聖女の涙とも言われる透明な雫がクラウスくんの頭上に現れて彼を包んでいく。
「……ん、ここは……?」
「クラウス!」
透明な雫が消え去ったあと、クラウスくんの目に正気が戻ってきた。
そして第三王女様はクラウスくんに抱きついていた。
しかしクラウスくんは悲しそうな顔をして第三王女様を柔らかく引き剥がしてこっちを向いて魔法を発動した。
「ガードサークル、……間に合った」
聖女が使うものとは違う防御系の結界魔法。
当然だがエルフしか使えないはずの時空魔法のもので退魔の効果は乗らない。
ただしクラウスくんが一度発動すれば私の結界以上の鉄壁の防御を誇る。
その後クラウスくんは転移で私の背後に回った。
そして何かを掴み捻り上げた。
「アンチマジック! 僕の目は誤魔化せないよ」
中級闇魔法のアンチマジックはスキル効果を削ぎ落とすことができる。
私が振り向くと、そこには黒装束の男がクラウスくんによりうつ伏せに抑えられていた。
その男の手には、禍々しいナイフ。
「これは死毒のナイフ……」
私は暗殺されかけていた。
◇◇◇
side クロスロード国王
『セイクリッドティアー!』
呼び出した聖女が魔法を唱える。
観念したか。
これでクラウスは元に戻るであろう。
おそらくエリアに恋慕していた状態に。
そうすれば【女神の瞳】を再び使う必要はなく、あとはこの聖女を始末すればよい。
これも王国と我が娘のため。
聖女が治したとて、再び聖女が魅了系スキルを使わないとも限らない。
儂としては、おそらく聖女系のスキルにそのようなものがあるのだろうと予測しておる。
光魔法と闇魔法が相反するように見えて隣接スキルであるように、回復が得意な者も状態異常を得意とすることがある。
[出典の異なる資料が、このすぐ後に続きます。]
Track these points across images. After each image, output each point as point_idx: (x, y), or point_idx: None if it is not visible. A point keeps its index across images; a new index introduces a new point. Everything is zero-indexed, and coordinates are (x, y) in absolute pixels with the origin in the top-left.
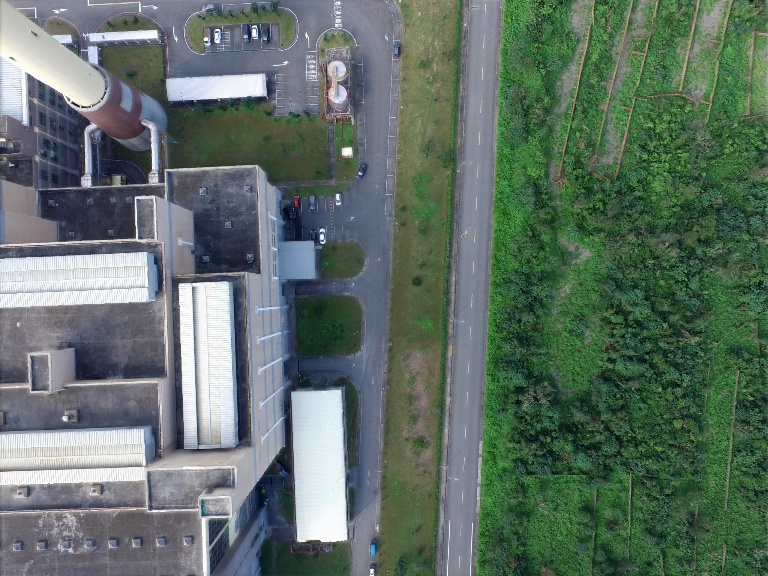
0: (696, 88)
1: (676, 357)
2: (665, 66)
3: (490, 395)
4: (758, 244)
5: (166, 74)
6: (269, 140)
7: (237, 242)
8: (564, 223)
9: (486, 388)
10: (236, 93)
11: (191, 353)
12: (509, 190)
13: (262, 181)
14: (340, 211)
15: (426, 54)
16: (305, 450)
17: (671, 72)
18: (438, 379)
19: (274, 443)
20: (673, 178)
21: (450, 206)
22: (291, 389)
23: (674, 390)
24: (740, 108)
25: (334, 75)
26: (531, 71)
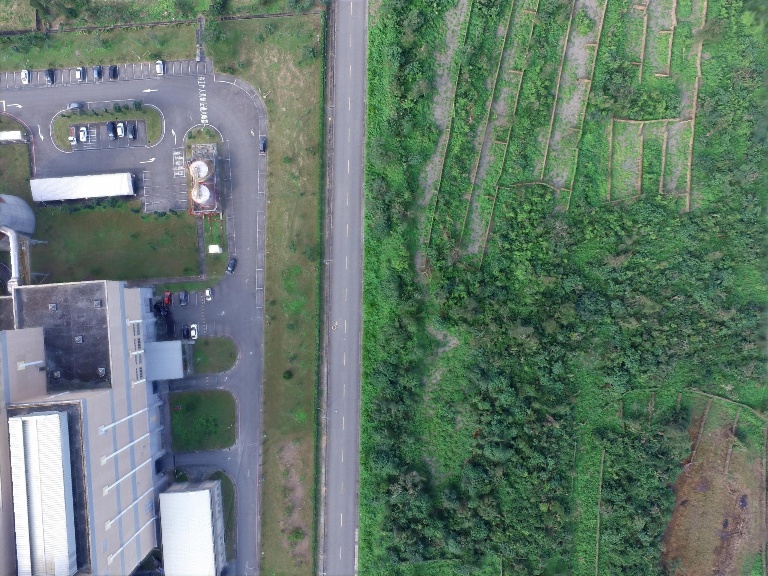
0: (557, 175)
1: (541, 441)
2: (527, 155)
3: (363, 484)
4: (620, 326)
5: (33, 173)
6: (138, 237)
7: (88, 356)
8: (432, 312)
9: (360, 477)
10: (102, 192)
11: (22, 487)
12: (377, 281)
13: (115, 293)
14: (211, 306)
15: (292, 149)
16: (174, 552)
17: (533, 160)
18: (312, 470)
19: (136, 552)
20: (535, 266)
21: (318, 300)
22: (167, 485)
23: (539, 474)
24: (602, 192)
25: (195, 176)
26: (393, 165)
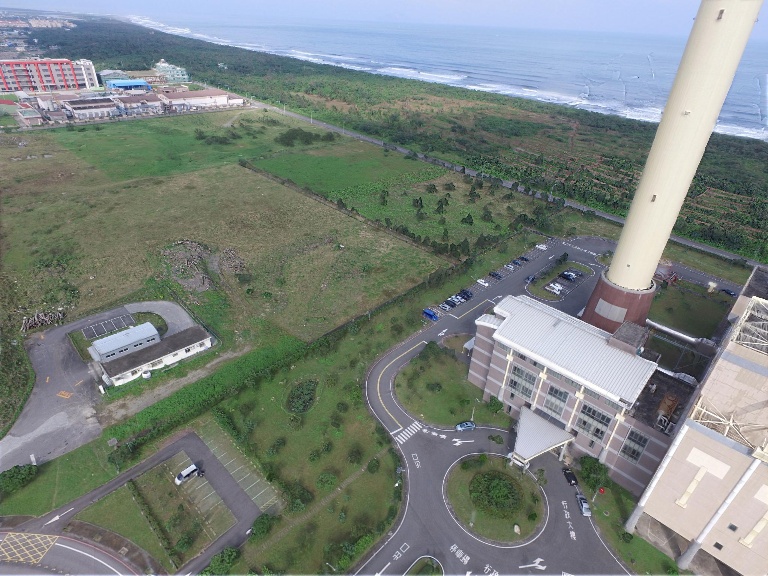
0: None
1: None
2: None
3: None
4: None
5: None
6: None
7: None
8: None
9: None
10: None
11: None
12: None
13: None
14: None
15: None
16: None
17: None
18: None
19: None
20: None
21: None
22: None
23: None
24: None
25: None
26: None
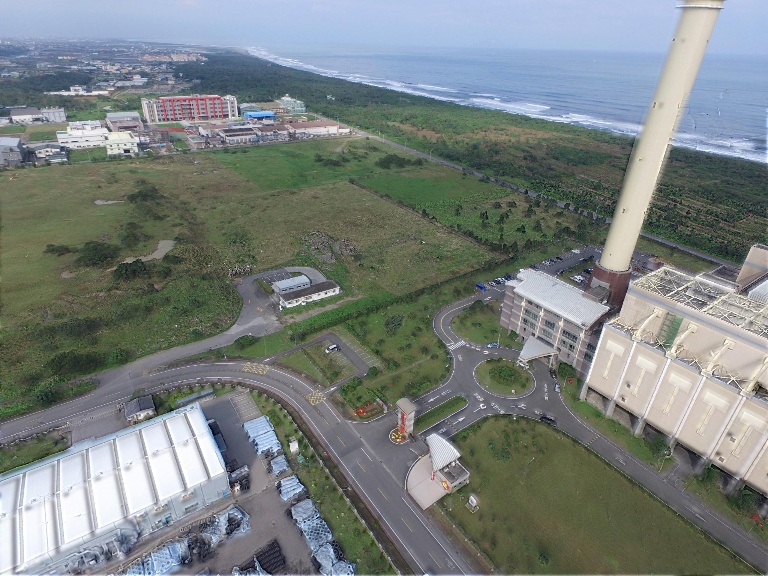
0: None
1: None
2: None
3: None
4: None
5: None
6: None
7: None
8: None
9: None
10: None
11: None
12: None
13: None
14: None
15: None
16: None
17: None
18: None
19: None
20: None
21: None
22: None
23: None
24: None
25: None
26: None
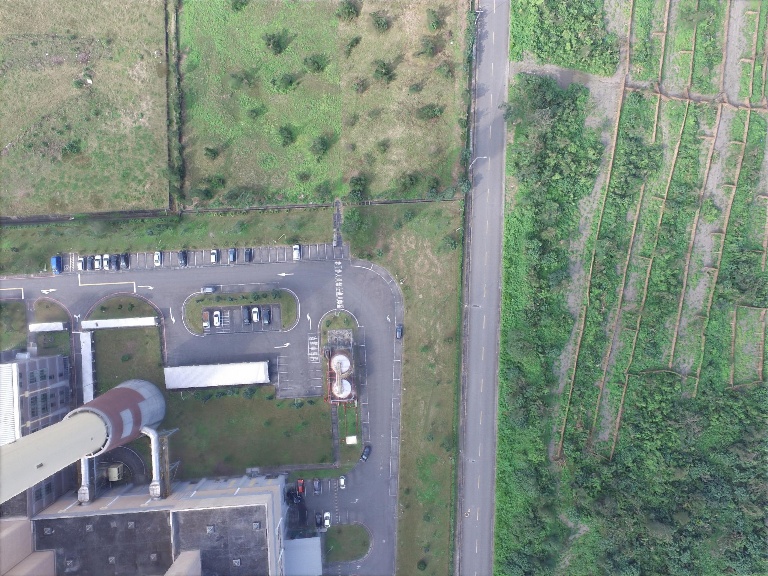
0: (684, 362)
1: None
2: (655, 342)
3: None
4: (742, 512)
5: (163, 356)
6: (271, 424)
7: None
8: (563, 500)
9: None
10: (237, 381)
11: None
12: (510, 469)
13: (270, 510)
14: (344, 493)
15: (428, 336)
16: None
17: (661, 347)
18: None
19: None
20: (665, 455)
21: (454, 490)
22: None
23: None
24: (724, 376)
25: (338, 372)
26: (530, 356)
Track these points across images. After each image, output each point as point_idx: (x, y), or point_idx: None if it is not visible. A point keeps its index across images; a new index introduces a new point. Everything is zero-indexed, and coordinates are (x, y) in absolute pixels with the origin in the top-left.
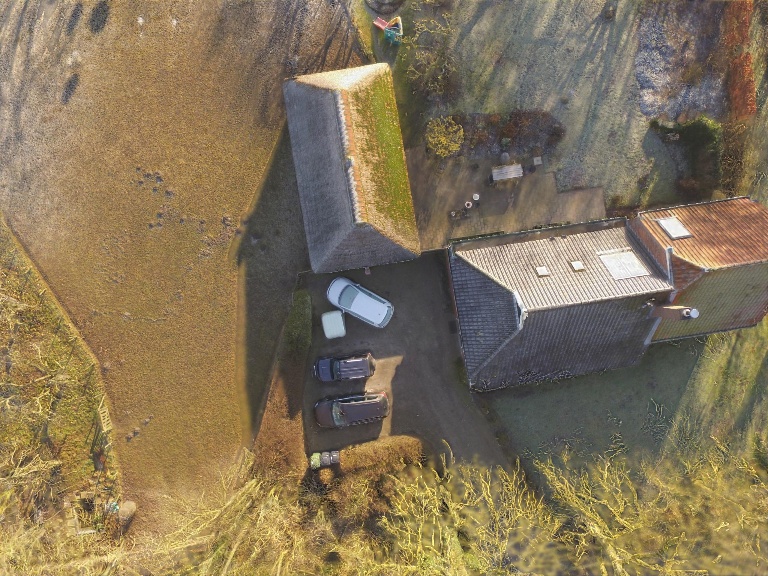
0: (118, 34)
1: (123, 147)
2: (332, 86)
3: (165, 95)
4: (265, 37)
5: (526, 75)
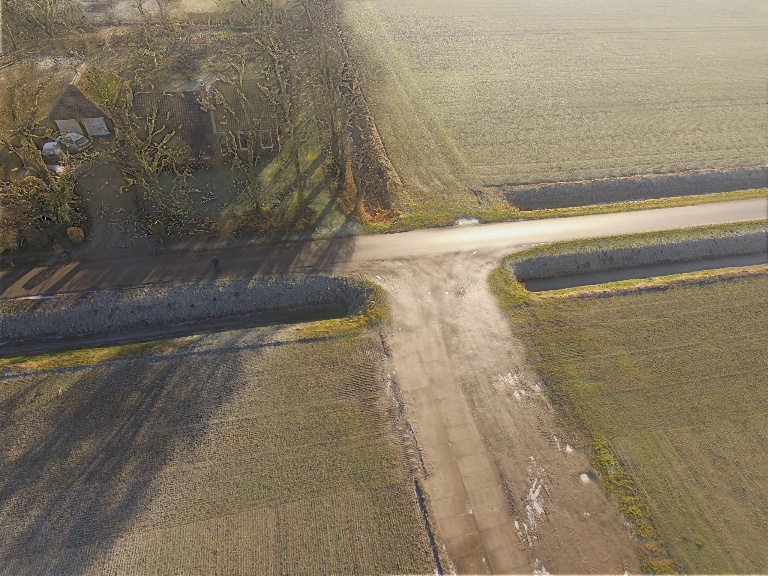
0: None
1: None
2: None
3: None
4: None
5: None
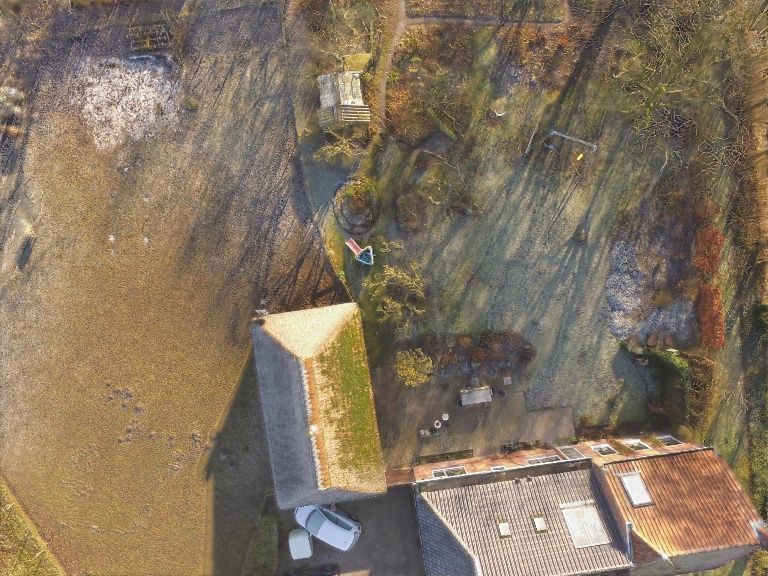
0: (89, 252)
1: (93, 363)
2: (297, 350)
3: (136, 312)
4: (237, 256)
5: (497, 296)
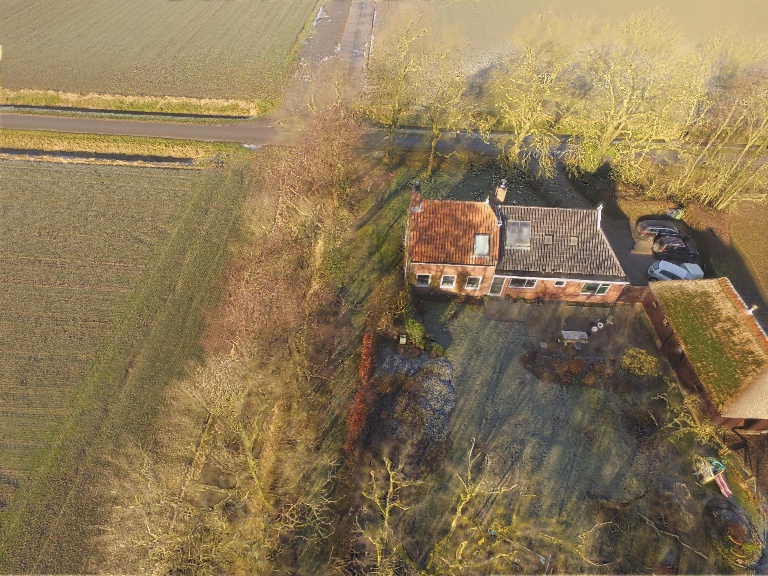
0: None
1: None
2: None
3: None
4: None
5: (560, 413)
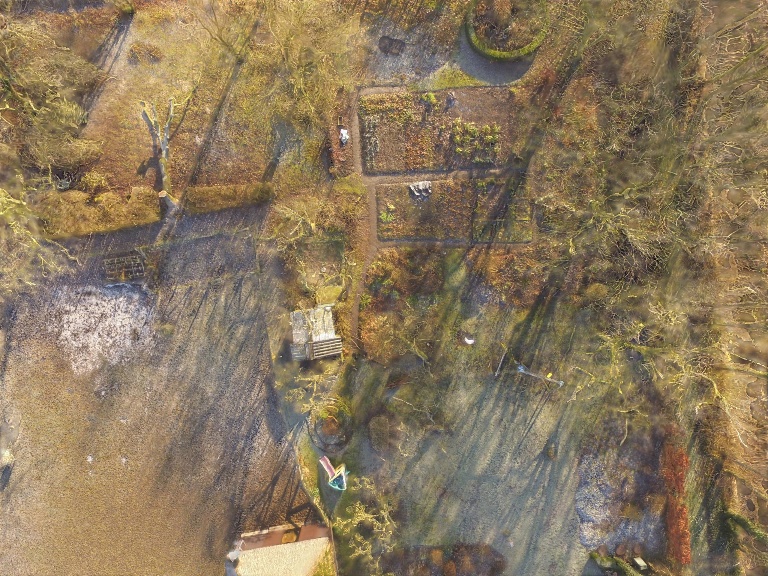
0: (68, 474)
1: None
2: None
3: (114, 530)
4: (213, 474)
5: (469, 509)
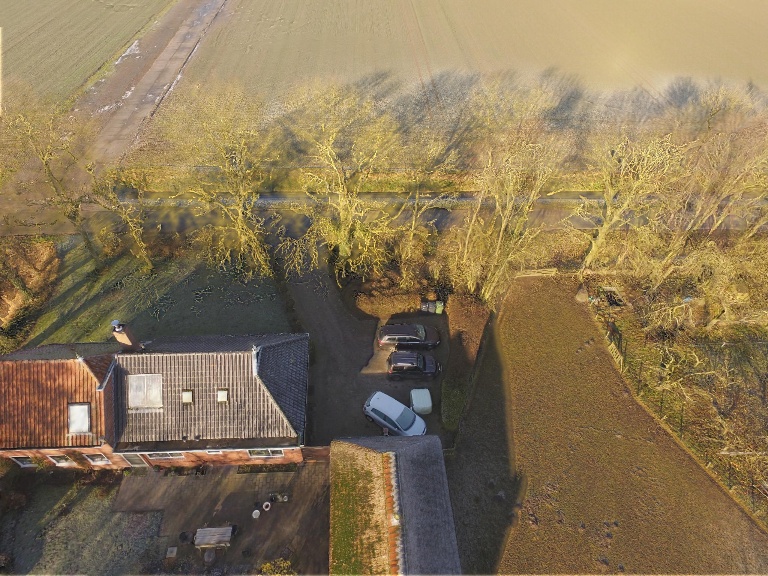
0: None
1: None
2: None
3: None
4: None
5: None
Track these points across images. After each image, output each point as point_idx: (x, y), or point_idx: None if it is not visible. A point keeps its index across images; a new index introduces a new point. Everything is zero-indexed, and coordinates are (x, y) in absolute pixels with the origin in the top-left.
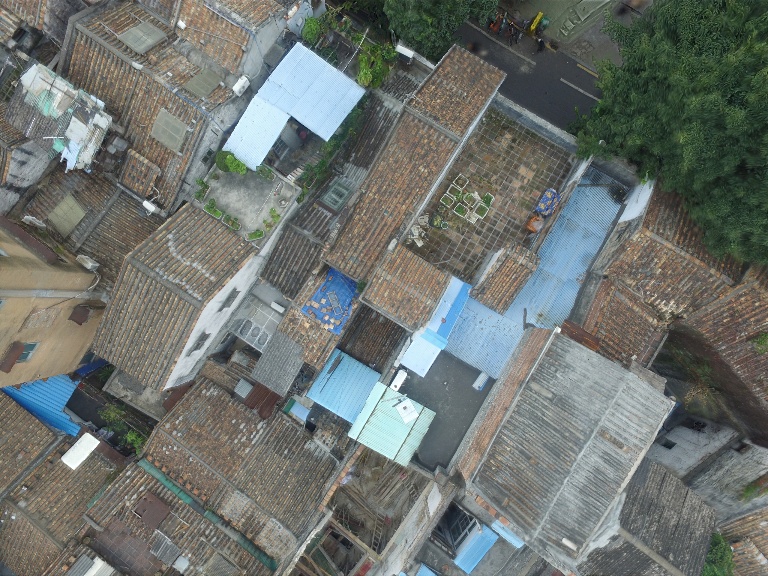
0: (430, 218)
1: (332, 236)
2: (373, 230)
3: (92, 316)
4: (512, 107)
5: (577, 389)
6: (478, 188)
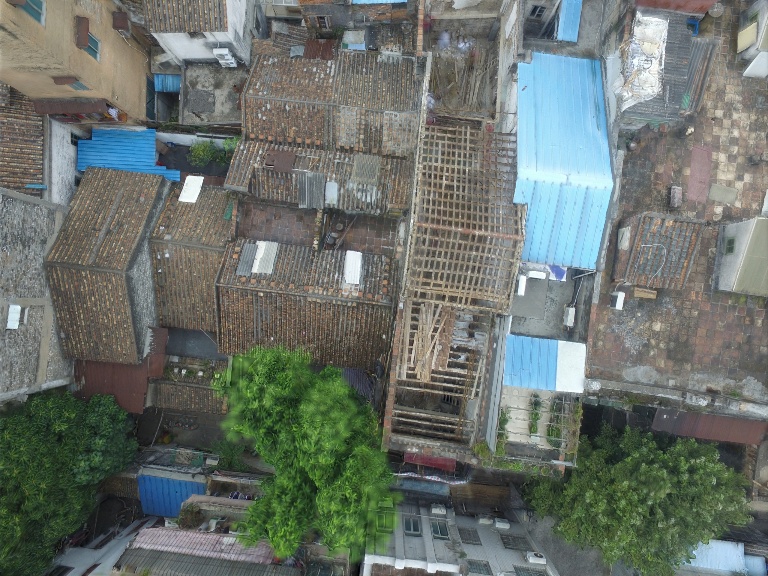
0: None
1: None
2: None
3: (132, 46)
4: None
5: None
6: None
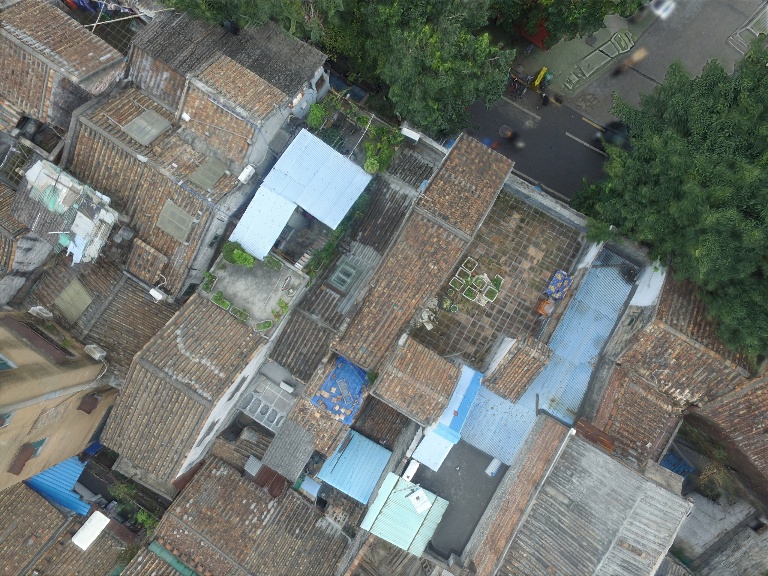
0: (439, 301)
1: (341, 330)
2: (383, 323)
3: None
4: (520, 189)
5: (594, 495)
6: (487, 270)
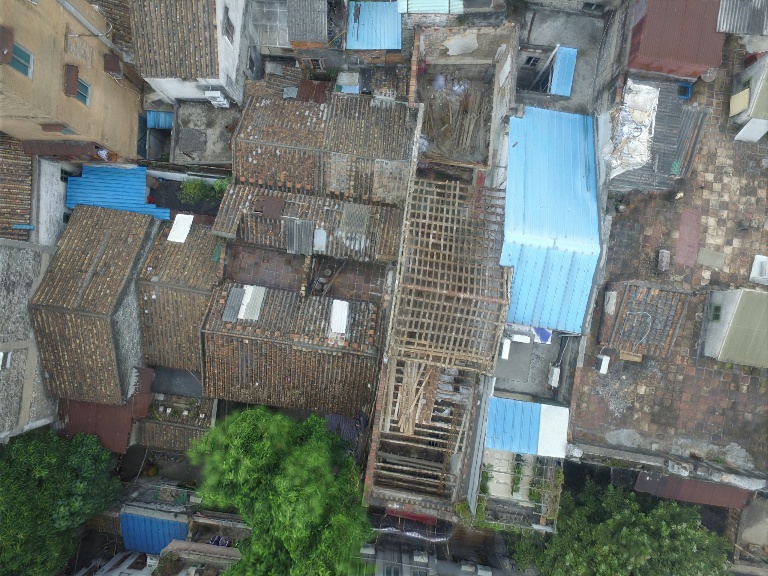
0: None
1: None
2: None
3: (124, 85)
4: None
5: None
6: None
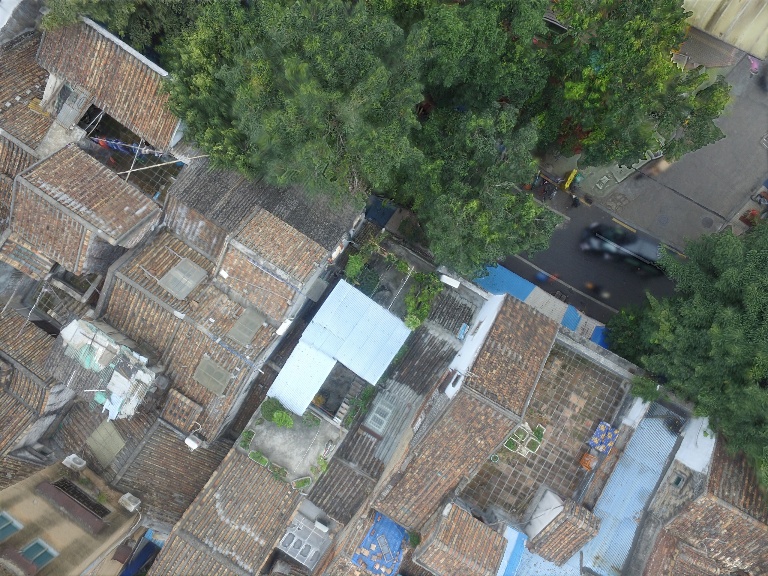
0: None
1: (384, 495)
2: (426, 488)
3: None
4: (563, 340)
5: None
6: (528, 418)
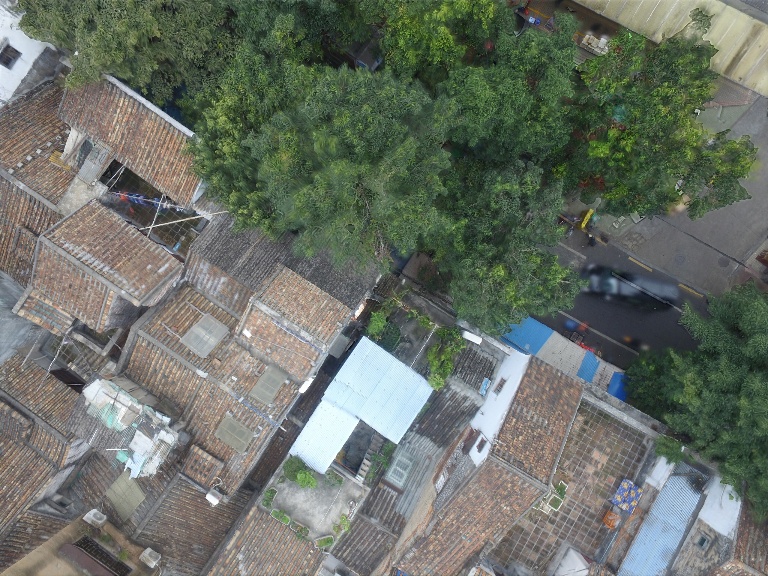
0: None
1: (407, 557)
2: (450, 550)
3: None
4: (586, 398)
5: None
6: None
過去には聖女にネクロマンサースキルが生えてきたことすらあるのだ。
教国は絶対に公にしないが、外聞が悪すぎた。
密かに教国の聖騎士と関係を持っていた聖女。
教国随一の腕を持っていた聖騎士だったが、あるとき魔物の討伐に赴き命を落とした。
聖女は嘆いたが、そこから恋人の蘇生を試み、そして蘇生はできなかったがネクロマンサースキルに目覚めたのだ。
当時の教国はこれを神と摂理に叛逆するものとして秘密裏に処刑しようとした。
しかし高位のアンデッドとして復活して彼女に付き従う聖騎士があまりに強く、ティンジェル王国に密かに協力を要請し何とか両者を討伐したのだ。
代々王国に伝わる文書に残っているこの事実。
これをチラつかせれば教国は何も言えまいて。
もちろん表向き聖女はお忍びで向かったダンジョンにて不幸にもトラップにかかり命を落とした、ということになる。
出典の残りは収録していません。